Je pense que l’organisation de la CAN 2025 pourrait également engendrer une inflation temporaire, en particulier dans les secteurs de l’immobilier, des hôtels et de la restauration, du fait de l’afflux de visiteurs et de la demande accrue. Si l’offre en infrastructures et en services ne suit pas cette augmentation de la demande, les prix risquent de monter, affectant ainsi le coût de la vie des résidents. Par conséquent, je peux dire que si la métamorphose de Casablanca peut renforcer le pouvoir d’achat de certains habitants grâce à la création d’emplois et aux opportunités économiques, elle risque aussi d’exercer une pression inflationniste qui pourrait réduire le pouvoir d’achat des ménages aux revenus les plus faibles. La mise en place de mesures d’accompagnement et le renforcement des contrôles resteront essentiels pour maintenir un équilibre et éviter un creusement des inégalités économiques.

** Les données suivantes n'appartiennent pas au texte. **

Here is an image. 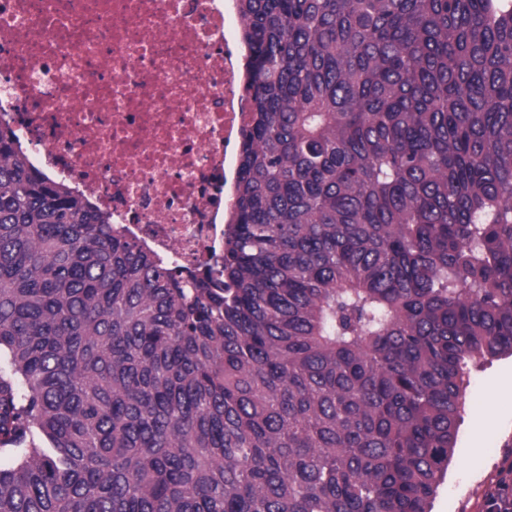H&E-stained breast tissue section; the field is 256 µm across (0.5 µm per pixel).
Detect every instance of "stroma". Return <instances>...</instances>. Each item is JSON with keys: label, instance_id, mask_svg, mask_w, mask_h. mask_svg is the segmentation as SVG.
<instances>
[{"label": "stroma", "instance_id": "35a3bbf8", "mask_svg": "<svg viewBox=\"0 0 512 512\" xmlns=\"http://www.w3.org/2000/svg\"><path fill=\"white\" fill-rule=\"evenodd\" d=\"M512 381V356L501 355L472 366L457 424L448 472L432 503V512H479L486 488L497 479L504 455H512V392L490 397L495 382ZM489 427L482 454L470 456L471 435L478 420Z\"/></svg>", "mask_w": 512, "mask_h": 512}]
</instances>
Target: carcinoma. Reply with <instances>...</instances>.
Segmentation results:
<instances>
[{
  "mask_svg": "<svg viewBox=\"0 0 512 512\" xmlns=\"http://www.w3.org/2000/svg\"><path fill=\"white\" fill-rule=\"evenodd\" d=\"M222 252L184 274L0 126V512H431L512 355V0H238Z\"/></svg>",
  "mask_w": 512,
  "mask_h": 512,
  "instance_id": "carcinoma-1",
  "label": "carcinoma"
}]
</instances>
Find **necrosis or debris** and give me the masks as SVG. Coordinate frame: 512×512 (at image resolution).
<instances>
[{
    "mask_svg": "<svg viewBox=\"0 0 512 512\" xmlns=\"http://www.w3.org/2000/svg\"><path fill=\"white\" fill-rule=\"evenodd\" d=\"M242 26L235 0H0V121L35 168L199 267L249 118Z\"/></svg>",
    "mask_w": 512,
    "mask_h": 512,
    "instance_id": "4bbe7bcc",
    "label": "necrosis or debris"
}]
</instances>
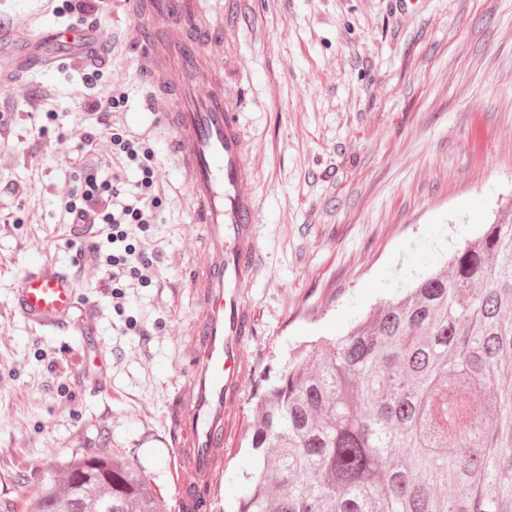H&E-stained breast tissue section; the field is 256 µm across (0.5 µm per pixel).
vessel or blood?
I'll return each mask as SVG.
<instances>
[{
    "label": "vessel or blood",
    "mask_w": 512,
    "mask_h": 512,
    "mask_svg": "<svg viewBox=\"0 0 512 512\" xmlns=\"http://www.w3.org/2000/svg\"><path fill=\"white\" fill-rule=\"evenodd\" d=\"M246 0H127L130 34L142 49L138 77L147 111L169 130L168 152L188 192L202 245L191 258L189 288L198 307L187 333L189 369L164 412L170 469L180 512H221L224 437L245 378L242 350L253 334L243 290L259 272V222L250 143L240 114L244 65L233 43ZM30 27L0 18V73L24 75L39 57L17 62L12 44ZM14 302L28 323L56 329L78 306L73 279L34 261L17 281Z\"/></svg>",
    "instance_id": "b4317fda"
}]
</instances>
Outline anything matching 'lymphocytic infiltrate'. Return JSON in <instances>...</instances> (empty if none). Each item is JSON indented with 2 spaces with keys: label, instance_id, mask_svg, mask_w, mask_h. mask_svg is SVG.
<instances>
[{
  "label": "lymphocytic infiltrate",
  "instance_id": "obj_1",
  "mask_svg": "<svg viewBox=\"0 0 512 512\" xmlns=\"http://www.w3.org/2000/svg\"><path fill=\"white\" fill-rule=\"evenodd\" d=\"M113 154L121 156L128 167L136 169L140 177L134 190H126L121 179H97L87 172L83 182L69 195L66 213L74 224H102L109 233L107 240L111 253L92 244L88 252L104 267L105 287L113 299L123 298L129 283L149 285L152 282L153 263L144 250L132 242V229L148 230L154 221L155 210L162 202L157 190V166L150 150L135 139L118 131H111Z\"/></svg>",
  "mask_w": 512,
  "mask_h": 512
}]
</instances>
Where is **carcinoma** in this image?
Listing matches in <instances>:
<instances>
[{"instance_id":"carcinoma-1","label":"carcinoma","mask_w":512,"mask_h":512,"mask_svg":"<svg viewBox=\"0 0 512 512\" xmlns=\"http://www.w3.org/2000/svg\"><path fill=\"white\" fill-rule=\"evenodd\" d=\"M235 512H512V216L346 335L295 351L245 433ZM26 512H168L107 451Z\"/></svg>"}]
</instances>
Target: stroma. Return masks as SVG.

Casablanca et la région Casablanca-Settat accaparent une grande partie du marché de l’emploi marocain. Quelle est votre lecture de l’évolution de ce secteur ?

La région Casablanca-Settat domine le marché de l’emploi marocain grâce à son poids économique et industriel. En tant que principal pôle économique du pays, elle concentre une grande partie des activités industrielles, commerciales et financières. L’écosystème éducatif de la région est également un facteur clé de cette dynamique, avec la présence d’écoles d’ingénieurs, d’écoles de commerce et d’universités qui fournissent une main-d’œuvre qualifiée aux entreprises. Avec une population jeune et active, alimentée par l’exode rural et l’afflux de diplômés à la recherche d’opportunités professionnelles, la région bénéficie d’un vivier de talents qui alimente les besoins croissants du marché du travail. En outre, l’écosystème entrepreneurial y est en plein essor, soutenu par des incubateurs qui encouragent l’innovation et la création d’emplois dans les nouvelles technologies. Tous ces éléments font de Casablanca la locomotive du marché de l’emploi marocain, offrant des opportunités diversifiées dans de nombreux secteurs.